Per the firm, the sales agreements are with an unnamed Chinese buyer with an end destination of Henan Province. The agreement will have Metro shipping 90 percent of its planned production this year to the Chinese buyer in question, which is a total of roughly 580 thousand metric tons, which leaves another 200 thousand metric tons required for delivery by the end of next year.
Metro advised shareholders that talks are ongoing for the sale of the remaining output that is yet to be claimed. Shipments to Xinfa and three other customers under an earlier deal have already been made, according to the firm.
Price terms were not disclosed by the company yesterday, but the release indicated that pricing was generally based on the market, with the usual bonuses and penalties associated with bauxite contracts.
Metro Mining’s managing director Simon Finnis haled the agreement as a tremendous positive for the continued growth and success of his company.
“These agreements are particularly pleasing as 2018 is now largely covered to a number of different customers, and we’ve started to sell material for next year. It demonstrates the strong demand for our bauxite in the Chinese market and supports our growth and marketing strategy.
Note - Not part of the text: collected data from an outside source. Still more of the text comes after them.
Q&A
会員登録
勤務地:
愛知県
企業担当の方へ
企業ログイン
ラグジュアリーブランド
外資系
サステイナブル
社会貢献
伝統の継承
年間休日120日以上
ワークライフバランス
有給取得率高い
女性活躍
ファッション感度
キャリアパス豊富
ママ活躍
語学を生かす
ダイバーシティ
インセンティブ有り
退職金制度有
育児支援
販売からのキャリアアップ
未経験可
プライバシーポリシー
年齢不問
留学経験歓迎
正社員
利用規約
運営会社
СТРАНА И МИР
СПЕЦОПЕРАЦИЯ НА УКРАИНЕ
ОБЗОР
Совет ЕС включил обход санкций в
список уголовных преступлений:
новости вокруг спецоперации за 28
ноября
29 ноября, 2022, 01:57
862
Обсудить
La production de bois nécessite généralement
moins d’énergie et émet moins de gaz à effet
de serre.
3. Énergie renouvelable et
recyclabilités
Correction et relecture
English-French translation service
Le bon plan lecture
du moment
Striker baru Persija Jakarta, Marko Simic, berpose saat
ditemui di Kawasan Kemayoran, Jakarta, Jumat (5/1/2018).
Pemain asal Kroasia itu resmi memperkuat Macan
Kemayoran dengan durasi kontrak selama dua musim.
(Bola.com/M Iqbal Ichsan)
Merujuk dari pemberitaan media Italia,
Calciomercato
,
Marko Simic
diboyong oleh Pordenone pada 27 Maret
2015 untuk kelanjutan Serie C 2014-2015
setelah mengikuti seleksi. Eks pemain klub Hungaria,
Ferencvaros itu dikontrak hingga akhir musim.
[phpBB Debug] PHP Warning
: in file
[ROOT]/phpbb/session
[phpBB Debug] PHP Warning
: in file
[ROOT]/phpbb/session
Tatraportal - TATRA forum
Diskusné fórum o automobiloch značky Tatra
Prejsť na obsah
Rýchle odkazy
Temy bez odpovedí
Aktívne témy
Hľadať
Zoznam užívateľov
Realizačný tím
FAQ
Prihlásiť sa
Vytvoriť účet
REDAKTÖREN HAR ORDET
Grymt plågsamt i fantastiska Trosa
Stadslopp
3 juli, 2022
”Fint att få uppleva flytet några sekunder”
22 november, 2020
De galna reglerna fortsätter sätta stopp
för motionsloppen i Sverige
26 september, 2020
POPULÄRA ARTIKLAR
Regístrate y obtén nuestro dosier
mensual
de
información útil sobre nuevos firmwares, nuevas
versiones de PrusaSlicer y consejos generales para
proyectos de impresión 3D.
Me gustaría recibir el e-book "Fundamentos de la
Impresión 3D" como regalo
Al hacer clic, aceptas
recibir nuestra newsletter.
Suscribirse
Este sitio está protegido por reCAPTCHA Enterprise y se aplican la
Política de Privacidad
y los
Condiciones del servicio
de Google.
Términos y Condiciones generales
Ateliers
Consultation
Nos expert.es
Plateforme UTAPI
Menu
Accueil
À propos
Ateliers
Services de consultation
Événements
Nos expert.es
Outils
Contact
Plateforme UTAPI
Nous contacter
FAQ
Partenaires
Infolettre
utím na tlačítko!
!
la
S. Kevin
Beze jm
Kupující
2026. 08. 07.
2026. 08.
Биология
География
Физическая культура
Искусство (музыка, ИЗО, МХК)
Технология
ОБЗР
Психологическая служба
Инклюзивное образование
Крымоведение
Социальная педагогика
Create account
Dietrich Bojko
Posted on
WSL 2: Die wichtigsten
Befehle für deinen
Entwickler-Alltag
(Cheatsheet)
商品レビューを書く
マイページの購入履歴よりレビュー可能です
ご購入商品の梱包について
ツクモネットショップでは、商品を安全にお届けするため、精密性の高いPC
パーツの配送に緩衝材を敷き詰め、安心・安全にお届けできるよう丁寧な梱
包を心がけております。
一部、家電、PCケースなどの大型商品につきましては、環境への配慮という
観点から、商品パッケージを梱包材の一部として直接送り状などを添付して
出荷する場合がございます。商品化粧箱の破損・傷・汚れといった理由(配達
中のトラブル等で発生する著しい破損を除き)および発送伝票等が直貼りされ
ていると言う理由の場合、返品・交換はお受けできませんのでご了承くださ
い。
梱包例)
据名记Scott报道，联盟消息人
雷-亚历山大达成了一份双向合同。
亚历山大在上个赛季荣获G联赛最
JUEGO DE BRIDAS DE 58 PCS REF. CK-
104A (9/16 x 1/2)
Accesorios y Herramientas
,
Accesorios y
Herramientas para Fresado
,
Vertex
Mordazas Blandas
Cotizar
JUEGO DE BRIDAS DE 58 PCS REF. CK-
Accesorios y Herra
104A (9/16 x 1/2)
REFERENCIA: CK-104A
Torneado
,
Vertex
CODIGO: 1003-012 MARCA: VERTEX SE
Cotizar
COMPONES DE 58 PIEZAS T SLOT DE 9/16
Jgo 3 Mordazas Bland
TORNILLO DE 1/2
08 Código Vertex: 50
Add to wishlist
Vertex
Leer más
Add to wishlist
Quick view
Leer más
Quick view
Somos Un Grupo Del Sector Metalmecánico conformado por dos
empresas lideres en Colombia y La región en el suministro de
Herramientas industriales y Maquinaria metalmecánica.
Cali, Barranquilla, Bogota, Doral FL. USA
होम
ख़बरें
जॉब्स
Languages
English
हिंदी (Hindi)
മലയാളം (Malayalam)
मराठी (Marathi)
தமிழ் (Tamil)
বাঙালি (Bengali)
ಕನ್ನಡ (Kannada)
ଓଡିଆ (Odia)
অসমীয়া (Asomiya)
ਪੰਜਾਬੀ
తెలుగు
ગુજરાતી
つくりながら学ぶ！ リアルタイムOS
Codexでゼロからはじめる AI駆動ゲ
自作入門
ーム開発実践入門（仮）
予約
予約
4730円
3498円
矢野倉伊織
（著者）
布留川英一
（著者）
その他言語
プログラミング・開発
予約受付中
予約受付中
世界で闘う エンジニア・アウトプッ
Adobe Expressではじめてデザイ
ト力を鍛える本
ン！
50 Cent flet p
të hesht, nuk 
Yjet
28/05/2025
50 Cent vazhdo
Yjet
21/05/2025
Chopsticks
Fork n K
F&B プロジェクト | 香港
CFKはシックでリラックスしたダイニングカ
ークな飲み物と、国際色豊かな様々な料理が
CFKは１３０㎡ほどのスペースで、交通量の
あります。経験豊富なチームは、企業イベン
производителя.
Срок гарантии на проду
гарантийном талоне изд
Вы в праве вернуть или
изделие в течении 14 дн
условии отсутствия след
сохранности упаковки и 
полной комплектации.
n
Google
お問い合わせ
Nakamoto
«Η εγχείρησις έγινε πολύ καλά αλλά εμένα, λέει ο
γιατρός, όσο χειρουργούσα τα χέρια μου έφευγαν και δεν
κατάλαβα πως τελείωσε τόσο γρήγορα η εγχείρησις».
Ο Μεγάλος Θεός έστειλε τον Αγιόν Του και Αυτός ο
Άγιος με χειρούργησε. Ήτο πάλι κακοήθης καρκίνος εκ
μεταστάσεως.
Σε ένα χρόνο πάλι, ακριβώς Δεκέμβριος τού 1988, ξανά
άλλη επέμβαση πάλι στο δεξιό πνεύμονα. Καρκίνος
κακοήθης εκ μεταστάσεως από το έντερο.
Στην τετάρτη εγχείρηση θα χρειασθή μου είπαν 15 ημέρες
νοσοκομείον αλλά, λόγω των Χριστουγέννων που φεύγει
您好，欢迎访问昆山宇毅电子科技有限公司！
The mine continues to perform well with all commissioning issues well and truly behind us, and production continuing to increase month on month.”
Though other factors are likely in play, Metro notes that the rise in Chinese demand is largely attributable to recent bauxite mine closures in Henan Province.
Metro Mining is based in Brisbane, and began life when it was spun off from Cape Alumina Ltd. upon its takeover by MetroCoal Ltd in 2014. The firm has exploration rights in over 500 square miles of western Cape York, which is second to only Rio Tinto Alcan.